[Aufgabenstellung]
Beantworte anhand des Artikels über Derching unten diese Fragen:
(a) Wie viele Wohnungen sind anstelle des Bauernhofs geplant?
(b) Welches Gremium des Stadtrats befasste sich mit dem Bauantrag?
(c) In welchem Jahr genehmigte die Stadt das vergleichbare Projekt auf dem Grundstück des ehemaligen Gasthofs zur Post?

[Textauszug]
☆ ☆ ☆

Wenn aus Dörfern Stadtteile werden
Ortsentwicklung In Derching ist anstelle eines Bauernhofs eine Anlage mit 32 Wohnungen geplant. Dieser Verlust traditioneller Strukturen missfällt der Stadt – doch hat sie eine Handhabe dagegen?
Friedberg Können die Reste der dörflichen Struktur in den Friedberger Stadtteilen noch geschützt werden? Mit dieser Frage musste sich der Planungs- und Umweltausschuss des Stadtrats in seiner jüngsten Sitzung auseinandersetzen. Anlass war der Bauantrag eines Derchinger Landwirts, der seinen Betrieb innerorts nicht mehr erweitern kann und darum aussiedeln möchte.
Auf seiner bisherigen Hofstelle an der Bürgermeister-SchlickenriederStraße will er neben dem verbleibenden Wohnhaus vier weitere Gebäude mit jeweils acht Wohnungen errichten. Ein Plan, der den Ausschussmitgliedern nicht gefiel. Sie fürchten, dass damit ein weiteres Stück des ohnehin nur noch in Resten vorhandenen ländlichen Charakters von Derching verloren geht. beauftragten darum die Verwaltung, mit dem Eigentümer zu verhandeln. Kommt es zu keiner Einigung im Sinne der Stadt, steht ein langwieriges Bebauungsplanverfahren samt Veränderungssperre im Raum, das alle Vorhaben auf Jahre hinaus blockiert.
Es ist nicht das erste Vorhaben dieser Art im alten Derchinger Ortskern: Erst 2016 hatte die Stadt auf dem wenige Meter entfernten Grundstück des ehemaligen Gasthofs zur Post ein vergleichbares Projekt erst genehmigt, nachdem der Bauherr seine ursprüngliche Planung reduziert hatte. Auch damals zeigte sich der Ausschuss entschlossen, nötigenfalls einen Bebauungsplan aufzustellen. Dabei wären sowohl dieser wie der aktuelle Antrag genehmigungsfähig, weil es in der Nachbarschaft bereits eine ähnlich dichte Bebauung gibt.

☆ ☆ ☆

Schlüsselpunktdaten je Instanz:
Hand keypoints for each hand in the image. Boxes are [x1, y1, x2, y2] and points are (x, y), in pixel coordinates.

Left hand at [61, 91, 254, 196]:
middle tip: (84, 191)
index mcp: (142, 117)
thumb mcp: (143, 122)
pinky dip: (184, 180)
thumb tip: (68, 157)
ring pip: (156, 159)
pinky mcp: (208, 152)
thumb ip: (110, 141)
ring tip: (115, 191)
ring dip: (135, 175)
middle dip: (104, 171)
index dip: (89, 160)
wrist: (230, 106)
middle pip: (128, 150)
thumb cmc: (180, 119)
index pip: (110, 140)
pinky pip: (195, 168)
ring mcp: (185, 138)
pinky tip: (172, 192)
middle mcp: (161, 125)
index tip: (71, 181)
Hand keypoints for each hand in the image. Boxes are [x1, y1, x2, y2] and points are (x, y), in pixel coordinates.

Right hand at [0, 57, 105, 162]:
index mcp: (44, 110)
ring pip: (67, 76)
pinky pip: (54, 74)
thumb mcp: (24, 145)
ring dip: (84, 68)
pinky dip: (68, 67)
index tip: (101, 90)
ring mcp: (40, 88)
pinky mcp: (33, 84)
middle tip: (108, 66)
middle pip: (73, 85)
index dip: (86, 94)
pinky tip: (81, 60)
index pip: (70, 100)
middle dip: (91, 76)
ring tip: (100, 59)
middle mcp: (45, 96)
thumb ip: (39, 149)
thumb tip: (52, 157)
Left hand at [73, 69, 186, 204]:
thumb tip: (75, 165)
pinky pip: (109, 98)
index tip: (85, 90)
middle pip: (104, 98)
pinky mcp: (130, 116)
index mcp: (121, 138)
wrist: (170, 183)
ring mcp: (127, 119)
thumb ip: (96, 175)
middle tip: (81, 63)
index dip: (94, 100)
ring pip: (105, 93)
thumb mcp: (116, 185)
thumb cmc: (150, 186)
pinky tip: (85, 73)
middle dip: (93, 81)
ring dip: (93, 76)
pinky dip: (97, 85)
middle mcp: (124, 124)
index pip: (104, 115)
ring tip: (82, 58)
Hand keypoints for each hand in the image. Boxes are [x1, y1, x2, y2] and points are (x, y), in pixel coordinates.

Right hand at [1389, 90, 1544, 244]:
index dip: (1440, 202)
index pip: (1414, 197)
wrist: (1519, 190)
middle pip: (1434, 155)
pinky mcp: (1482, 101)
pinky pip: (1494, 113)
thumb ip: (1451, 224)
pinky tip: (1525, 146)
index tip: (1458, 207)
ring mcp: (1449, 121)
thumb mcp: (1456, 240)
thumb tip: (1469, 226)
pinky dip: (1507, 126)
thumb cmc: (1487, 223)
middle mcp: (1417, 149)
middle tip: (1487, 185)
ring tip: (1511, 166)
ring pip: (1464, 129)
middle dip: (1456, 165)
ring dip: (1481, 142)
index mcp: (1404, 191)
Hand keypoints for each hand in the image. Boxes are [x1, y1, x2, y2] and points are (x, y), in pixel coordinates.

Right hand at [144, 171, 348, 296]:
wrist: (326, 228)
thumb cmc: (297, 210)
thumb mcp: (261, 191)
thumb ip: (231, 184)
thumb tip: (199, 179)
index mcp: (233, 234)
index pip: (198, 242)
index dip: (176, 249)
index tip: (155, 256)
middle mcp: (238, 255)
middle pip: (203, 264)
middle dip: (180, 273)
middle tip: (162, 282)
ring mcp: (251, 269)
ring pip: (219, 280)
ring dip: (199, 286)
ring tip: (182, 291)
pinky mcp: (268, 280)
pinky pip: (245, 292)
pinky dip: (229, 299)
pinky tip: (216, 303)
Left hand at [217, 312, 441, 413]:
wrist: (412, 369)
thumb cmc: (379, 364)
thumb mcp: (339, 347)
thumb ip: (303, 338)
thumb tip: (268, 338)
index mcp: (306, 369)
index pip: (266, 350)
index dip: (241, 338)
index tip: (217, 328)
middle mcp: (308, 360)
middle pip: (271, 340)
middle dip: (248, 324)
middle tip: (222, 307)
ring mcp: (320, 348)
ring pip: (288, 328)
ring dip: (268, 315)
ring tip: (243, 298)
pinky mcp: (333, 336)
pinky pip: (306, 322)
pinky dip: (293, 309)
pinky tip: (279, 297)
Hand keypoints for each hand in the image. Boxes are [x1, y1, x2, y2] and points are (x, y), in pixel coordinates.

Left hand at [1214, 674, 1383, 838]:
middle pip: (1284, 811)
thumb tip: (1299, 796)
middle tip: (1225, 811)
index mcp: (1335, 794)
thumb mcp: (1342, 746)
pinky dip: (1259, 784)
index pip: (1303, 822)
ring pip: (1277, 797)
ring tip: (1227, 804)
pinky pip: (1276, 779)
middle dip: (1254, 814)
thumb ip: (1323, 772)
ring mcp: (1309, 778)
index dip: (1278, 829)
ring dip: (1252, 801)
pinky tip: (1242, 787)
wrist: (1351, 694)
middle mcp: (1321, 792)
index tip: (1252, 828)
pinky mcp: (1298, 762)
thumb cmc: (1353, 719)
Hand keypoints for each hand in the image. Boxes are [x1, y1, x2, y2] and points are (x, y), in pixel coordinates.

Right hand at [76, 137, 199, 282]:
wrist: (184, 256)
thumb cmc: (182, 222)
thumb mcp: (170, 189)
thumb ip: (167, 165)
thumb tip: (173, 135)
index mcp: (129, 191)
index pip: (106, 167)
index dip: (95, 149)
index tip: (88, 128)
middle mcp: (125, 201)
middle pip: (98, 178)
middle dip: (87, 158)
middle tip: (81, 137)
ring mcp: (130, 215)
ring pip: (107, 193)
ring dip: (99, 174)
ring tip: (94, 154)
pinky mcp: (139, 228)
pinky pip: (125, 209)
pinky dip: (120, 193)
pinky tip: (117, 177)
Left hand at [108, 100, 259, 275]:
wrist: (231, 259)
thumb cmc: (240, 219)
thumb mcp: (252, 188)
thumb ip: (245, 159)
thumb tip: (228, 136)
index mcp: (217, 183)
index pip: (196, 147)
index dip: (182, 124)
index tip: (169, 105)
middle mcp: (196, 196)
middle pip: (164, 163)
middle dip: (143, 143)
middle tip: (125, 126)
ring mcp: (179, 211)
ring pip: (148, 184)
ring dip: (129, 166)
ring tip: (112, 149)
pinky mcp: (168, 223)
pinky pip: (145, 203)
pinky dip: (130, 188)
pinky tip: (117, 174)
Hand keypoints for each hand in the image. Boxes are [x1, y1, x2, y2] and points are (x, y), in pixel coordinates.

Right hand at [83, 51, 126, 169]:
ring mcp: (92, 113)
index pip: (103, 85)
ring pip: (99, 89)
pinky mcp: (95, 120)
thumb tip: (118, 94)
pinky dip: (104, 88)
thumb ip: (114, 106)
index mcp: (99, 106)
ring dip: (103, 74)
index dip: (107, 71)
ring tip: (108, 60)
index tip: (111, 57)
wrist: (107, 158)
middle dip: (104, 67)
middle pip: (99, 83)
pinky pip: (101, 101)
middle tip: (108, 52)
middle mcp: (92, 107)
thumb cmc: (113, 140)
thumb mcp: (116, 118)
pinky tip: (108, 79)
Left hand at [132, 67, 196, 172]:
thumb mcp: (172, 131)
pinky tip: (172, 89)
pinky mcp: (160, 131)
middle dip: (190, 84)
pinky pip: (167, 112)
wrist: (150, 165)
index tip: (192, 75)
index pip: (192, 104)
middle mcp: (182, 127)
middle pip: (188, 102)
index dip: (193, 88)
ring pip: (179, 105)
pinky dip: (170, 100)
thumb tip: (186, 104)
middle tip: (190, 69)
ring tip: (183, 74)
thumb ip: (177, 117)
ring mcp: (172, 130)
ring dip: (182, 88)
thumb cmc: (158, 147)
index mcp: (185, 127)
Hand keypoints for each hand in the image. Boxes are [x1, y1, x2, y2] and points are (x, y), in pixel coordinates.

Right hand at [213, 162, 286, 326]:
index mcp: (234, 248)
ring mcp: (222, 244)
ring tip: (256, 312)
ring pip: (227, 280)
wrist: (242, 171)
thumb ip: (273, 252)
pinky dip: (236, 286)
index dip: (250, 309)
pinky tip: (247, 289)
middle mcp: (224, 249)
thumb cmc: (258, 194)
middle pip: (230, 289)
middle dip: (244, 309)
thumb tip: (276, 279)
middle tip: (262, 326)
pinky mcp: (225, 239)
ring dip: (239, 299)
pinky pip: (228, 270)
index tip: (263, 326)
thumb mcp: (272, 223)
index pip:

☆ ☆ ☆

[Lösung]
(a) 32 Wohnungen.
(b) Der Planungs- und Umweltausschuss des Stadtrats.
(c) 2016.